Acto seguido le devolvió el pasaporte, saludó de nuevo y silbó a un pilluelo para que le transportara el equipaje hasta el taxi de caballos.
Lo que la sorprendió, al observarlo a distancia, fue lo velozmente que se había desarrollado todo aquello. No, era injusto, eso era el modo en que lo hubiese expresado The Times of London, que todavía se publicaba en Ryde. La versión oficial de la Isla, lealmente establecida por Gary Desmond y sus sucesores, era de una sencillez regocijante.
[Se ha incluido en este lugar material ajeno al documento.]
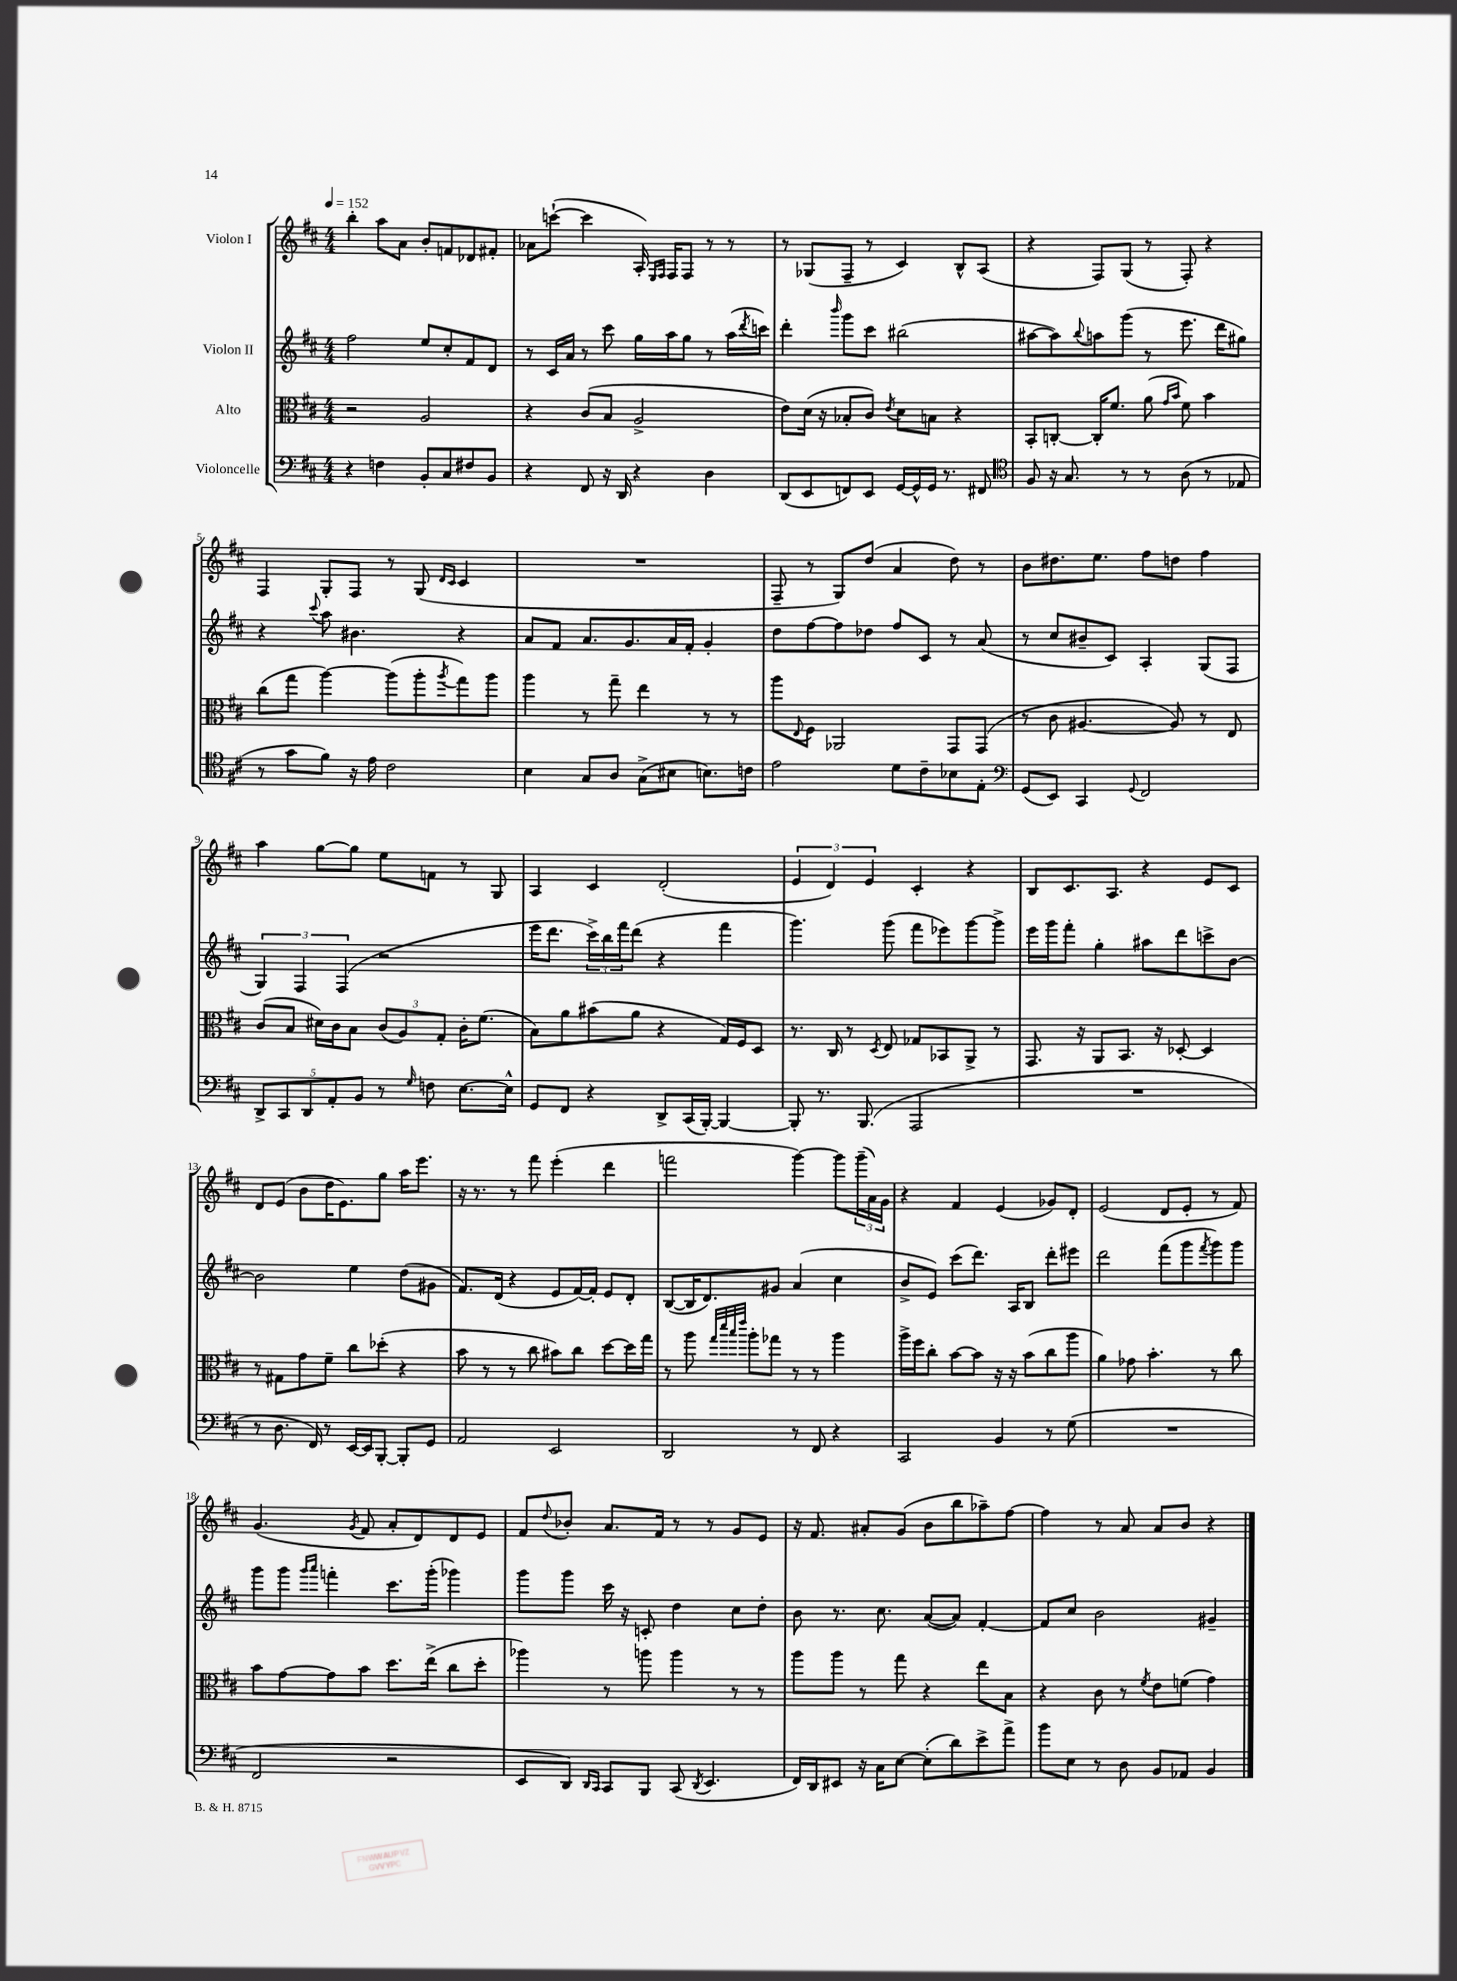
<<
\new StaffGroup <<
\new Staff = "s0" \with { instrumentName = "Violon I" } {
    \clef treble \key d \major \numericTimeSignature \time 4/4 \tempo 4 = 152
    b''4-. a''8 a'8 b'8-. f'8 des'8 fis'8-. |
    aes'8 c'''8~-!( c'''4 a16-.) \grace { e16 fis16 } fis16 fis8 r8 r8 |
    r8 ges8( fis8-- r8 cis'4) b8-^ a8( |
    r4 fis8) g8( r8 fis8-.) r4 |
    fis4 g8-. fis8 r8 g8( \grace { d'16 cis'16 } cis'4 |
    R1 |
    fis8-- r8 g8) d''8( a'4 d''8) r8 |
    b'8 dis''8. e''8. fis''8 d''8 fis''4 |
    a''4 g''8~ g''8 e''8 f'8 r8 g8 |
    a4 cis'4 d'2-.( |
    \tuplet 3/2 { e'4 d'4) e'4 } cis'4-. r4 |
    b8 cis'8. a8. r4 e'8 cis'8 |
    d'8 e'8( b'8 d''16 e'8.) g''8 a''16 e'''8. |
    r16 r8. r8 fis'''8 e'''4-.( d'''4 |
    f'''2 g'''4~) g'''8 \tuplet 3/2 { g'''16--( a'16) g'16 } |
    r4 fis'4 e'4( ges'8) d'8-. |
    e'2( d'8 e'8-. r8 fis'8) |
    g'4.( \acciaccatura { g'8 } fis'8 a'8-. d'8) d'8 e'8 |
    fis'8 \appoggiatura { d''8 } bes'8-. a'8. fis'16 r8 r8 g'8 e'8 |
    r16 fis'8. ais'8-. g'8( b'8 b''8 aes''8--) fis''8~ |
    fis''4 r8 a'8 a'8 b'8 r4 \bar "|." |
}
\new Staff = "s1" \with { instrumentName = "Violon II" } {
    \clef treble \key d \major \numericTimeSignature \time 4/4
    fis''2 e''8 cis''8-. fis'8 d'8 |
    r8 cis'16 a'16 r8 cis'''8 g''16 a''16 g''8 r8 a''16( \acciaccatura { d'''8 } c'''16) |
    d'''4-. \grace { b'''16 } g'''8 cis'''8 bis''2( |
    ais''8~ ais''8) \appoggiatura { b''8 } a''8 g'''8( r8 e'''8. d'''16 gis''8) |
    r4 \appoggiatura { cis'''8 } a''8 bis'4. r4 |
    a'8 fis'8 a'8. g'8. a'16 fis'16-. g'4-. |
    d''8 fis''8~ fis''8 des''8 fis''8 cis'8 r8 a'8( |
    r8 cis''8 bis'8-- cis'8) a4-. g8( fis8 |
    \tuplet 3/2 { g4) fis4 fis4( } r2 |
    e'''16 d'''8. \tuplet 3/2 { cis'''16->) b''16 fis'''16 } d'''8( r4 fis'''4 |
    g'''4.) g'''8( fis'''8 ees'''8) g'''8~ g'''8-> |
    e'''16 g'''16 fis'''8-. g''4-. ais''8 d'''8 c'''8-> b'8~ |
    b'2 e''4 d''8( gis'8 |
    fis'8.) d'16( r4 e'8 fis'16~) fis'16-. e'8 d'8-. |
    b8~( b16 d'8.) gis'8 a'4( cis''4 |
    b'8-> e'8) cis'''8( d'''8.) a16 b8 d'''8-. eis'''8 |
    d'''2 fis'''8( g'''8 \acciaccatura { fis'''8 } g'''8) g'''8 |
    g'''8 g'''8 \grace { g'''16 a'''16 } f'''4-. cis'''8. g'''16-.( ges'''4) |
    g'''8 g'''8 cis'''16 r16 c'8-. d''4 cis''8 d''8-. |
    b'8 r8. cis''8. a'8~( a'8) fis'4~-. |
    fis'8 cis''8 b'2 gis'4-- \bar "|." |
}
\new Staff = "s2" \with { instrumentName = "Alto" } {
    \clef alto \key d \major \numericTimeSignature \time 4/4
    r2 a2 |
    r4 cis'8( b8 a2-> |
    e'8) d'16( r16 bes8-. cis'8) \acciaccatura { e'8 } d'8 b8 r4 |
    b,8-. c8~-. c16-. fis'8. a'8( \grace { g'16 b'16 } fis'8) b'4 |
    cis''8( g''8 a''4~) a''8( a''8-. \acciaccatura { a''8 } g''8) a''8 |
    a''4 r8 g''8-- e''4 r8 r8 |
    a''8 \appoggiatura { e8 } fis8 aes,2 g,8 g,8( |
    r8 cis'8 ais4.~ ais8) r8 e8 |
    cis'8( b8 dis'16) cis'16 b8 \tuplet 3/2 { cis'8( a8) g8-. } cis'16-. fis'8.( |
    b8) a'8 bis'8( a'8 r4 g16) fis16 d8 |
    r8. cis16 r8 \acciaccatura { d8 } e8 ges8 bes,8 a,8-> r8 |
    g,8. r16 a,8 b,8. r16 des8~-. des4 |
    r8 gis8 g'8 fis'8-- cis''8 des''8-.( r4 |
    b'8 r8 r8 cis''8 bis'8) cis''8 d''8~ d''16 g''16 |
    r8 a''8 \grace { g''32 d'''32 b''32 e'''32 } a''8-. ges''8 r8 r8 a''4 |
    a''16-> fis''16 cis''8-. b'8~ b'8 r16 r16 b'8( cis''8 a''8 |
    a'4) ges'8 b'4.-. r8 cis''8 |
    b'8 g'8~ g'8 b'8 d''8. e''16->( cis''8 d''8-. |
    aes''4) r8 a''8 a''4 r8 r8 |
    a''8 a''8 r8 g''8 r4 e''8 b8 |
    r4 cis'8 r8 \acciaccatura { fis'8 } e'8 f'8( g'4) \bar "|." |
}
\new Staff = "s3" \with { instrumentName = "Violoncelle" } {
    \clef bass \key d \major \numericTimeSignature \time 4/4
    r4 f4 b,8-. cis8 fis8 b,8 |
    r4 fis,8 r16 d,16 r4 d4 |
    d,8( e,8 f,8) e,8 g,16~ g,16-^ g,16 r8. fis,8 |
    \clef tenor fis8 r16 g8. r8 r8 a8( r8 ees8 |
    r8 g'8 fis'8) r16 e'16 cis'2 |
    b4 g8 a8 g8->( bis8 b8.) c'16 |
    e'2 d'8 cis'8-- bes8 e8-. |
    \clef bass g,8( e,8) cis,4 \appoggiatura { g,8 } fis,2 |
    \tuplet 5/4 { d,8-> cis,8 d,8 a,8-. b,8 } r8 \grace { g16 } f8 e8.~ e16-^ |
    g,8 fis,8 r4 d,8-> cis,16( b,,16~-.) b,,4~ |
    b,,8-. r8. b,,8.( a,,2 |
    R1 |
    r8 d8. fis,16) r8 e,16~ e,16 b,,8~-. b,,8-. g,8 |
    a,2 e,2 |
    d,2 r8 fis,8 r4 |
    cis,2 b,4 r8 g8( |
    R1 |
    fis,2 r2 |
    e,8 d,8) \grace { d,16 cis,16 } cis,8 b,,8 cis,8( \acciaccatura { d,8 } e,4. |
    fis,16) d,16 eis,8 r16 cis16 e8~ e8-.( d'8) e'8-> a'8-> |
    b'8 e8 r8 d8 b,8 aes,8 b,4 \bar "|." |
}
>>
>>
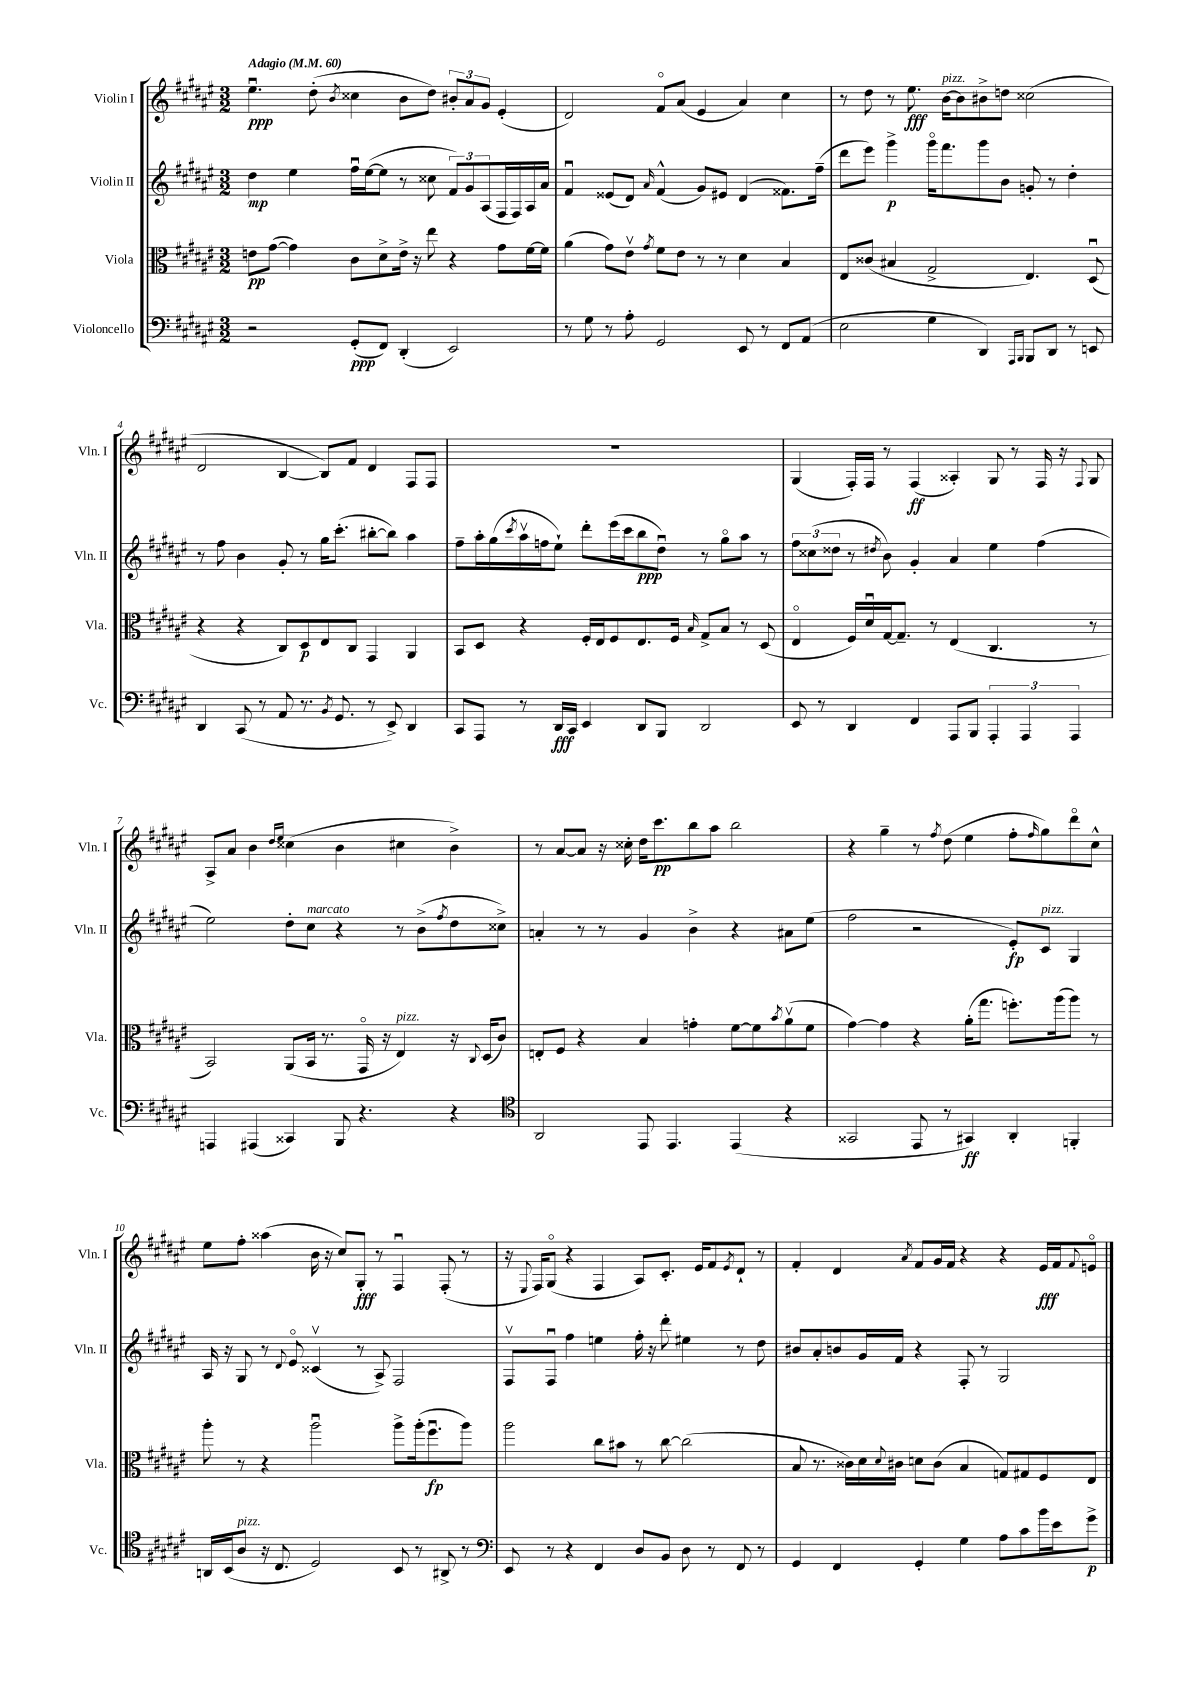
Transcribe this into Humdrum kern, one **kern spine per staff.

**kern	**kern	**kern	**kern
*staff4	*staff3	*staff2	*staff1
*clefF4	*clefC3	*clefG2	*clefG2
*k[f#c#g#d#a#e#]	*k[f#c#g#d#a#e#]	*k[f#c#g#d#a#e#]	*k[f#c#g#d#a#e#]
*M3/2	*M3/2	*M3/2	*M3/2
*MM60	*MM60	*MM60	*MM60
2r	8e	4dd#	4.ee#u
.	([8g#	.	.
.	4g#])	4ee#	.
.	.	.	(8dd#'
.	.	.	8qb
(8GG#'	8c#	16ff#u	4cc##
.	.	([16ee#	.
8FF#)	8d#^	8ee#]	.
(4DD#'	16e^	8r	8b
.	16r	.	.
.	8ee#	8cc##	8dd#)
2EE#)	4r	12f#)	12b#'
.	.	12g#	12a#
.	.	(12A#	12g#
.	8g#	16F#	(4e#'
.	.	16F#)	.
.	[16f#	16A#	.
.	16f#]	16a#	.
=	=	=	=
8r	(4a#	4f#u	2d#)
8G#	.	.	.
8r	8g#)	(8e##	.
8A#'	8e#v	8d#)	.
.	8qg#	16qqa#	.
2GG#	8f#	(4f#^^	8f#o
.	8e#	.	(8a#
.	8r	8g#)	4e#
.	8r	8e#	.
8EE#	4d#	(4d#	4a#)
8r	.	.	.
8FF#	4B	8.f##)	4cc#
(8AA#	.	.	.
.	.	(16ff#~	.
=	=	=	=
2E#	8E#	8ddd#	8r
.	(8c##	8eee#)	8dd#
.	4B#	4ggg#^	8r
.	.	.	8.ee#
4G#	2G#^	16ggg#o	.
.	.	8.fff#	[16b
.	.	.	8b]
4DD#)	.	8ggg#	8b#^
.	.	8b	8dd
16qqAAA#	.	.	.
16qqBBB	.	.	.
8BBB	4.E#)	8g'	(2cc##
8DD#	.	8r	.
8r	.	4dd#'	.
8EE	(8D#u	.	.
=	=	=	=
4DD#	4r	8r	2d#
.	.	8ff#	.
(8CC#	4r	4b	.
8r	.	.	.
8AA#	8C#)	8g#'	[4B
8.r	8D#	8r	.
.	8E#	16gg#	8B])
8qBB	.	.	.
8.GG#	.	(8.ccc#'	.
.	8C#	.	8f#
8r	4GG#	[8bb#'	4d#
8EE#^)	.	8bb#])	.
4DD#	4AA#	4aa#	8F#
.	.	.	8F#
=	=	=	=
8CC#	8BB	8ff#~	1.r
8AAA#	8D#	16aa#'	.
.	.	(16gg#	.
.	.	8qccc#	.
8r	4r	16aa#v	.
.	.	16ff	.
16DD#	.	8ee#`)	.
16CC#	.	.	.
4EE#	16F#'	8ddd#'	.
.	16E#	.	.
.	8F#	(16eee#	.
.	.	16ccc#	.
8DD#	8.E#	8bb	.
8BBB	.	8dd#u)	.
.	16F#	.	.
.	16qqB	.	.
2DD#	8G#^	8r	.
.	8B	8gg#o	.
.	8r	8aa#	.
.	(8D#	8r	.
=	=	=	=
8EE#	4E#o	12ff#	(4G#
.	.	(12cc##	.
8r	.	.	.
.	.	12dd##	.
4DD#	16F#)	8r	16F#')
.	16d#u	.	16F#
.	.	8qdd#	.
.	[16G#	8b)	8r
.	8.G#~]	.	.
4FF#	.	4g#'	(4F#
.	8r	.	.
8AAA#	(4E#	4a#	4A##')
8BBB	.	.	.
6AAA#'	4.C#	4ee#	8G#
.	.	.	8r
6AAA#	.	.	.
.	.	(4ff#	16F#
.	.	.	16r
6AAA#	.	.	.
.	.	.	8qqF#
.	8r	.	8G#
=	=	=	=
4AAA	2BB)	2ee#)	8A#^
.	.	.	8a#
(4AAA#	.	.	4b
.	.	.	16qqdd#
.	.	.	16qqee#
4CC##)	(8AA#	8dd#'	(4cc##
.	16BB	8cc#	.
.	8.r	.	.
8BBB	.	4r	4b
4.r	16GG#o	.	.
.	16r	.	.
.	4E#)	8r	4cc#
.	.	(8b^	.
.	.	8qff#	.
4r	16r	8dd#	4b^)
.	8qqC#	.	.
.	(16D#	.	.
.	8c#)	8cc##^)	.
=	=	=	=
*clefC4	*	*	*
2AA#	8E'	4a'	8r
.	8F#	.	[8a#
.	4r	8r	8a#]
.	.	8r	16r
.	.	.	16cc##'
8EE#	4B	4g#	16dd#
.	.	.	8.ccc#
4.EE#	.	.	.
.	4g'	4b^	8bb
.	.	.	8aa#
(4EE#	[8f#	4r	2bb
.	8f#]	.	.
.	8qb	.	.
4r	(8a#v	8a#	.
.	8f#	(8ee#	.
=	=	=	=
2GG##	[4g#)	2ff#	4r
.	4g#]	.	4gg#~
8EE#	4r	2r	8r
.	.	.	8qff#
8r	.	.	(8dd#
4GG#)	(16a#'	.	4ee#
.	8.gg#	.	.
4AA#'	8.ff')	8e#')	8ff#'
.	.	.	16qqff#
.	.	8c#	8gg#)
.	(16aa#	.	.
4FF'	8aa#)	4G#	8ddd#o
.	8r	.	8cc#^^
=	=	=	=
16AA	8aa#'	16A#	8ee#
(16BB	.	16r	.
8A#	8r	8G#	8ff#'
16r	4r	8r	(4aa##
8.C#	.	.	.
.	.	8qqd#	.
.	.	8e#o	.
2D#)	2aa#u	(4c##v	16b
.	.	.	16r
.	.	.	8cc#)
.	.	8r	8G#'
.	.	8A#^)	8r
8BB	8aa#^	2F#	4F#u
8r	(16aa#'	.	.
.	8.ff#u	.	.
8AA#^	.	.	(8F#'
8r	8aa#)	.	8r
=	=	=	=
*clefF4	*	*	*
8EE#	2aa#	8F#v	16r
.	.	.	8qqE#
.	.	.	16F#)
8r	.	8F#u	(8G#o
4r	.	4ff#	4r
4FF#	8cc#	4ee	4F#
.	8b#	.	.
8D#	8r	16ff#'	8A#)
.	.	16r	.
8BB	[8cc#	8ddd#'	8.c#'
8D#	(2cc#]	4ee#	.
.	.	.	16e#
8r	.	.	8f#
.	.	.	8qe#
8FF#	.	8r	8d#`
8r	.	8dd#	8r
=	=	=	=
4GG#	8B	8b#	4f#'
.	8.r	8a#'	.
4FF#	.	8b	4d#
.	16c##)	.	.
.	16d#	16g#	.
.	8qqd#	.	.
.	16c#	16f#	.
.	.	.	8qa#
4GG#'	8d	4r	8f#
.	(8c#	.	16g#
.	.	.	16f#
4G#	4B	8F#'	4r
.	.	8r	.
8A#	8G)	2G#	4r
8c#	8G#	.	.
16b	8F#	.	16e#
16e#	.	.	16f#
.	.	.	8qqf#
8g#^	8E#	.	8eo
==	==	==	==
*-	*-	*-	*-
La Vieja Inglaterra había perdido gradualmente poder, territorio, riqueza, influencia y población. La Vieja Inglaterra podía compararse desventajosamente con alguna provincia retrasada de Portugal y Turquía. La Vieja Inglaterra se había degollado a sí misma y yacía en la cuneta bajo la luz espectral de una farola de gas, cumpliendo su función exclusiva de ejemplo disuasorio para otras naciones. De viuda a pordiosera, tal como rezaba despectivamente un titular del Times. La Vieja Inglaterra había perdido su historia y, por consiguiente -puesto que la memoria es la identidad-, había perdido toda conciencia de sí misma.